The two-column form (sidebar + detail) is the right default for any list-based app. The three-column form (sidebar + content + detail) is the right default for any inbox-shaped app - mail, RSS, code review.

Size class breakpoints

Once you have the right top-level structure, refine layouts using @Environment(\.horizontalSizeClass). The pattern: use compact for iPhone, regular for iPad in landscape. iPad in portrait is still regular but feels narrower; design accordingly.

We use breakpoints sparingly. The instinct to special-case 'iPad' is usually wrong - design the regular-size-class layout to flow naturally, and iPad inherits.

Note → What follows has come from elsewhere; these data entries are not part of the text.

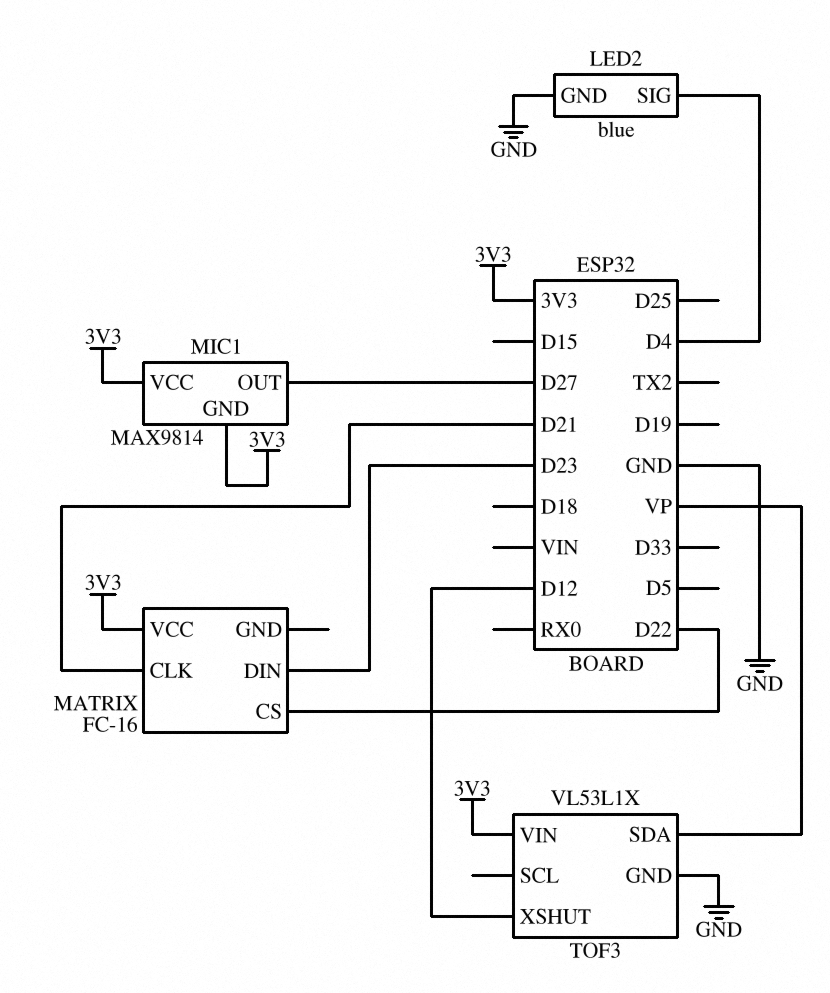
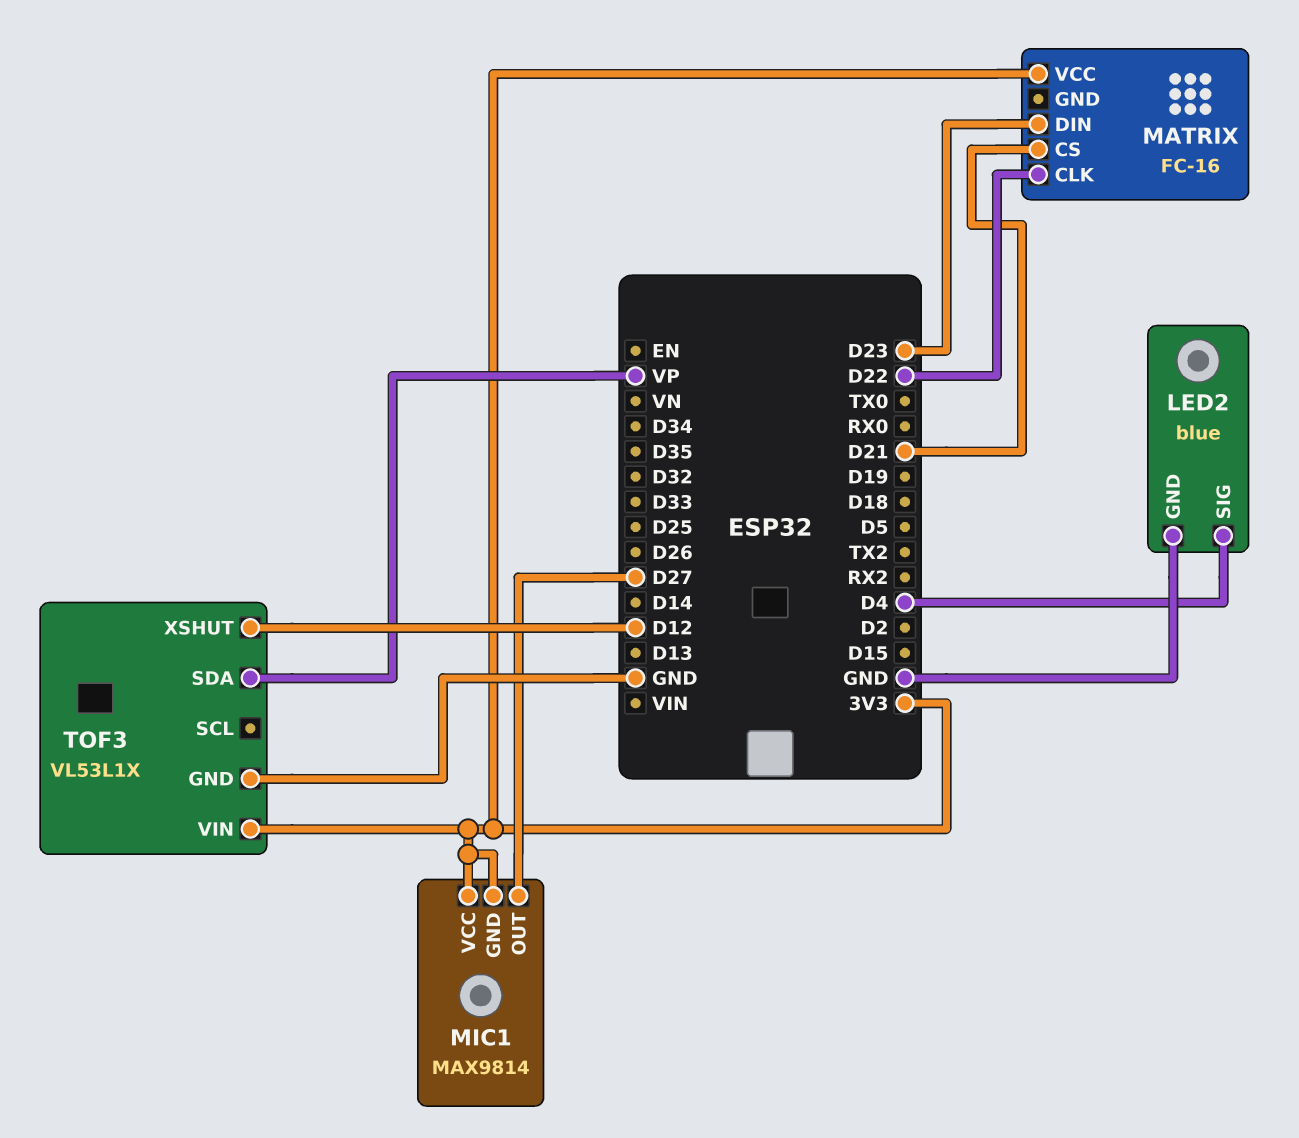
MATRIX pin CLK: D21 -> D22
MATRIX pin CS: D22 -> D21

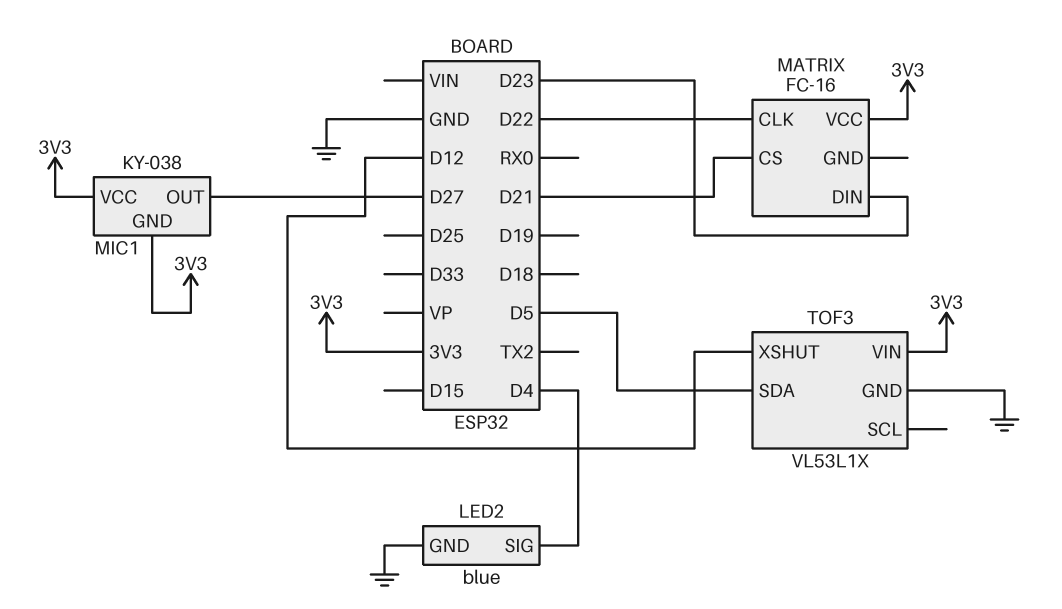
MIC1: MAX9814 -> KY-038
TOF3 pin SDA: VP -> D5

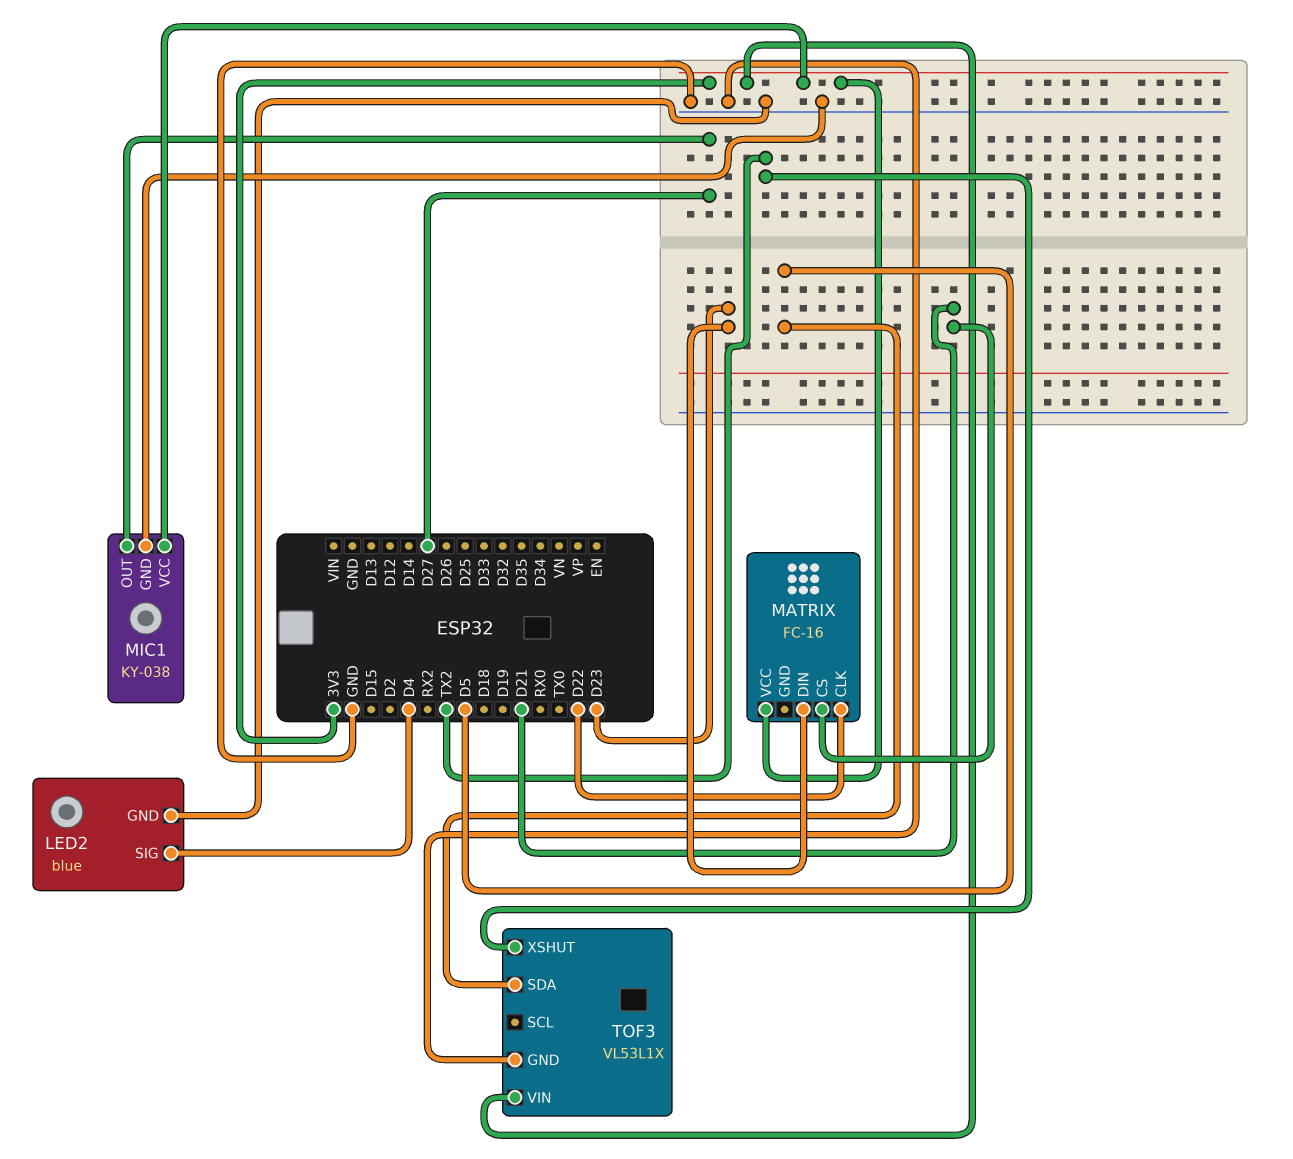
MIC1 pin GND: 3V3 -> GND
TOF3 pin XSHUT: D12 -> TX2

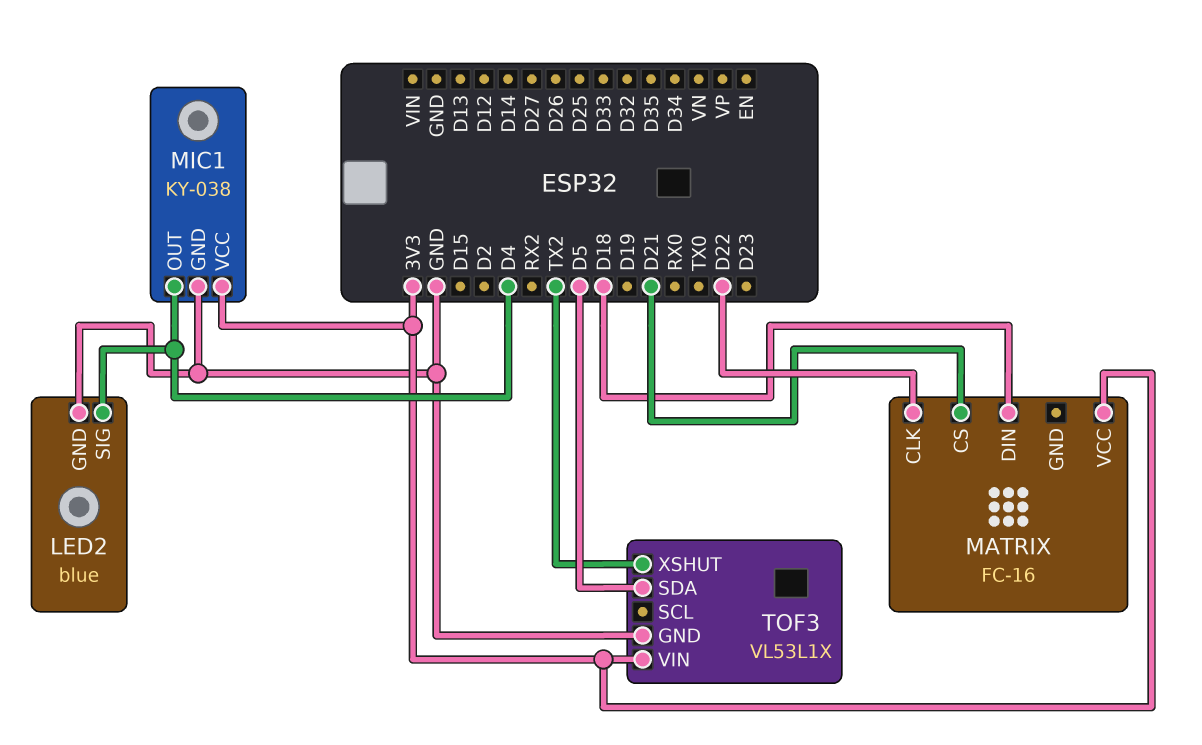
MATRIX pin DIN: D23 -> D18
MIC1 pin OUT: D27 -> D4

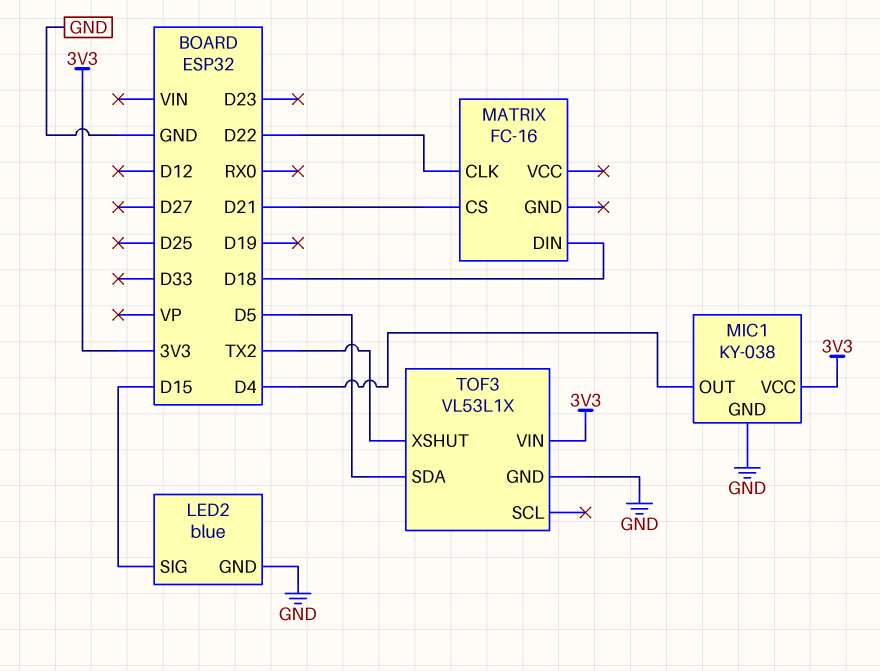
LED2 pin SIG: D4 -> D15
MATRIX pin VCC: 3V3 -> none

Pointer + keyboard support

Every iPad in 2026 ships with full keyboard and pointer support implied. Treat it as a baseline:

  • Every primary action needs a keyboard shortcut. .keyboardShortcut("n", modifiers: .command) for new entry, .keyboardShortcut(\.cancelAction) for cancel.
  • Lists support .contextMenu for right-click on the pointer. Same menu, no extra code.
  • Hover states matter. SwiftUI's .hoverEffect() applies the platform-appropriate highlight automatically.
  • Don't auto-dismiss the keyboard on scroll if you're on iPad - the user is probably typing on a hardware keyboard.

Testing both at once

We run every screen in three configurations during dev: iPhone 15, iPad Pro 13" landscape, and iPad mini portrait. The mini portrait catches everything that 'works on iPad landscape' but cramps in narrow regular size class.

Xcode Previews lets you stack these:

#Preview("iPad Pro", traits: .landscapeLeft) { MyView() }
#Preview("iPad mini") { MyView() }

When to ship iPad-only features

Sometimes a feature only makes sense on the bigger screen - multi-pane editors, drag-and-drop assembly, big-canvas visualizations. Gate these on size class or device idiom in code, not in the binary.

Splitting your app into iPhone and iPad targets is almost always a mistake in 2026. One target, one codebase, two well-designed layouts.